╔══

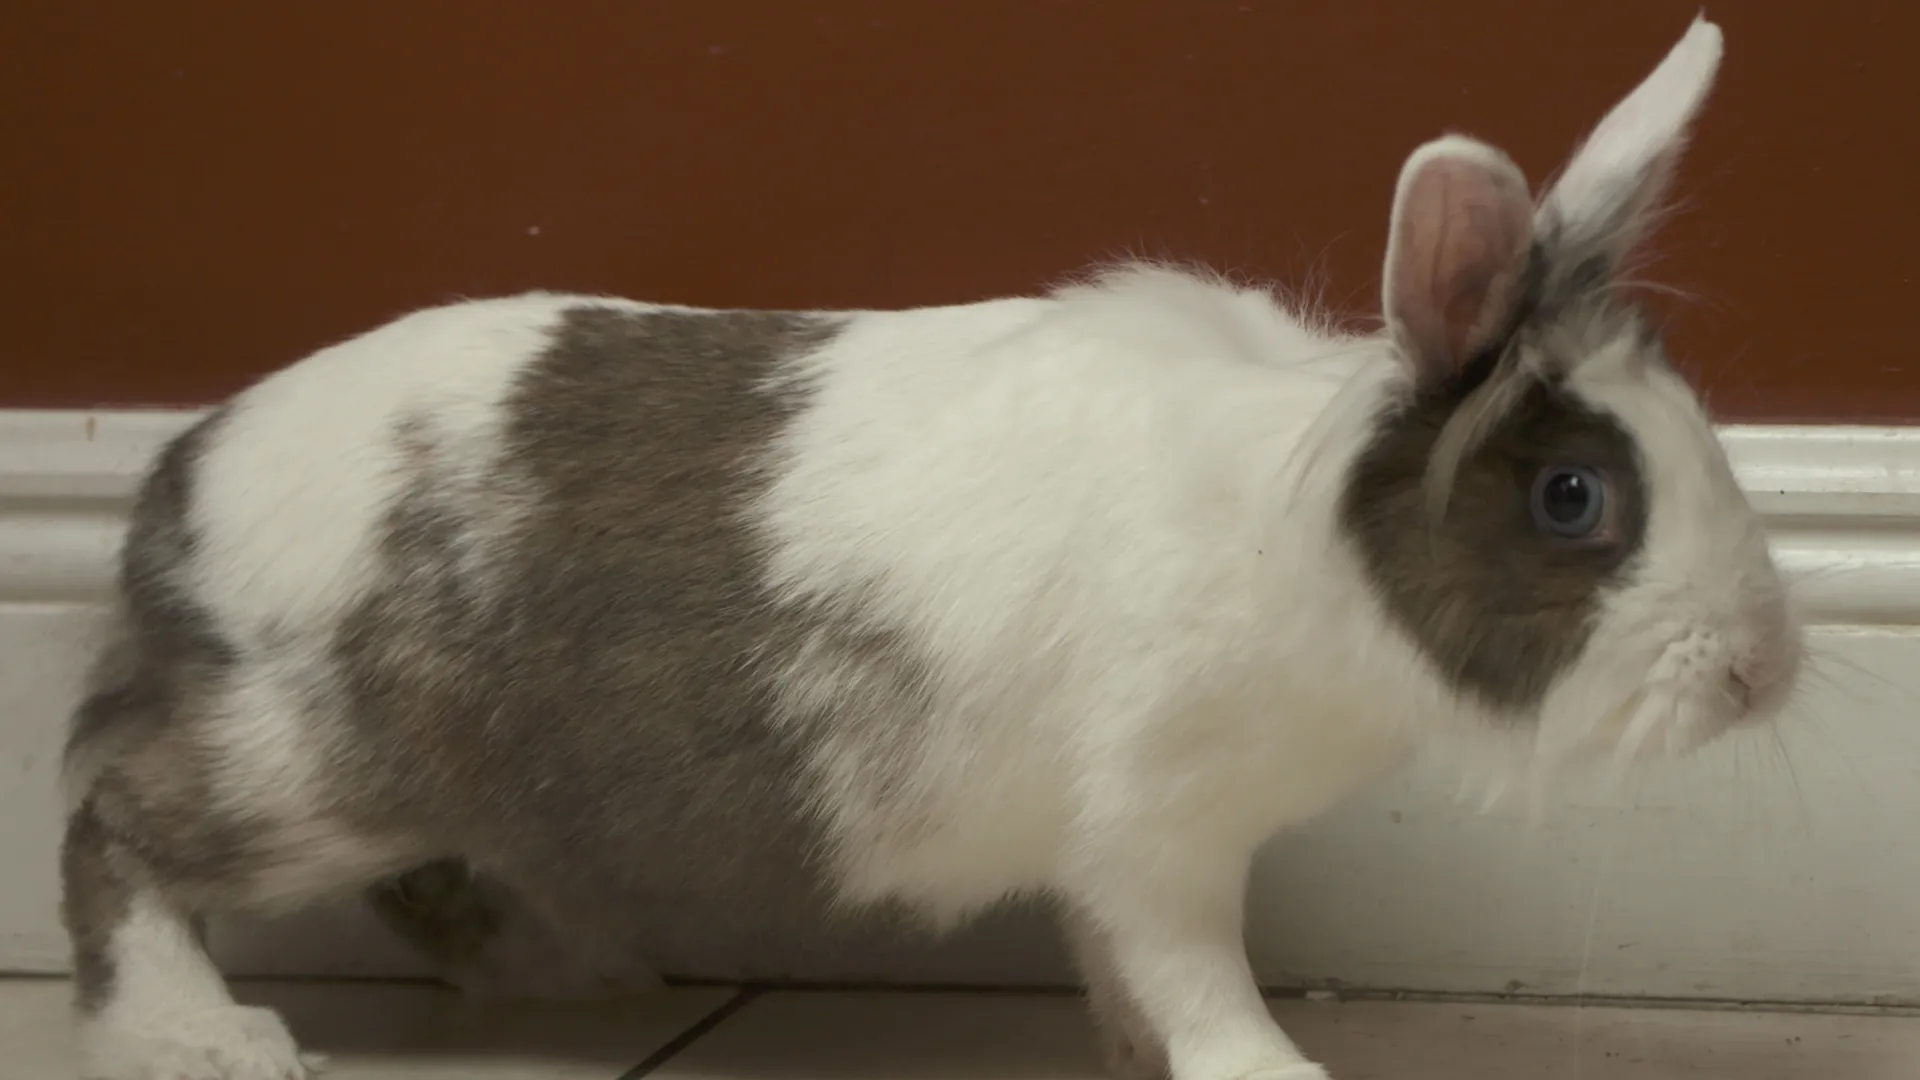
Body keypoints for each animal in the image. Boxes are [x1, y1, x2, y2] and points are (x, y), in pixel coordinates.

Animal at [58, 15, 1793, 1080]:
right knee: (116, 834)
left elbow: (1121, 973)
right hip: (304, 764)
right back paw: (206, 1040)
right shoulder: (1157, 830)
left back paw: (568, 976)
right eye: (1574, 499)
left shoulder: (1115, 855)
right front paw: (1271, 1066)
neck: (1298, 536)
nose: (1764, 671)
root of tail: (179, 477)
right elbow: (1191, 966)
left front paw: (1135, 1059)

╚══

Above are the entries; write them out again exactly, omitting the pictures.

__Output__
Body keypoints for each animal in the image. Boxes are [x1, y1, x2, y2] and points are (x, y), in pixel coordinates.

Animal at [58, 15, 1793, 1080]:
right knee: (116, 834)
left elbow: (1121, 973)
right hip: (304, 764)
right back paw: (206, 1040)
right shoulder: (1157, 830)
left back paw: (568, 976)
right eye: (1574, 499)
left shoulder: (1115, 855)
right front paw: (1271, 1066)
neck: (1298, 536)
nose: (1764, 671)
root of tail: (179, 477)
right elbow: (1191, 966)
left front paw: (1135, 1059)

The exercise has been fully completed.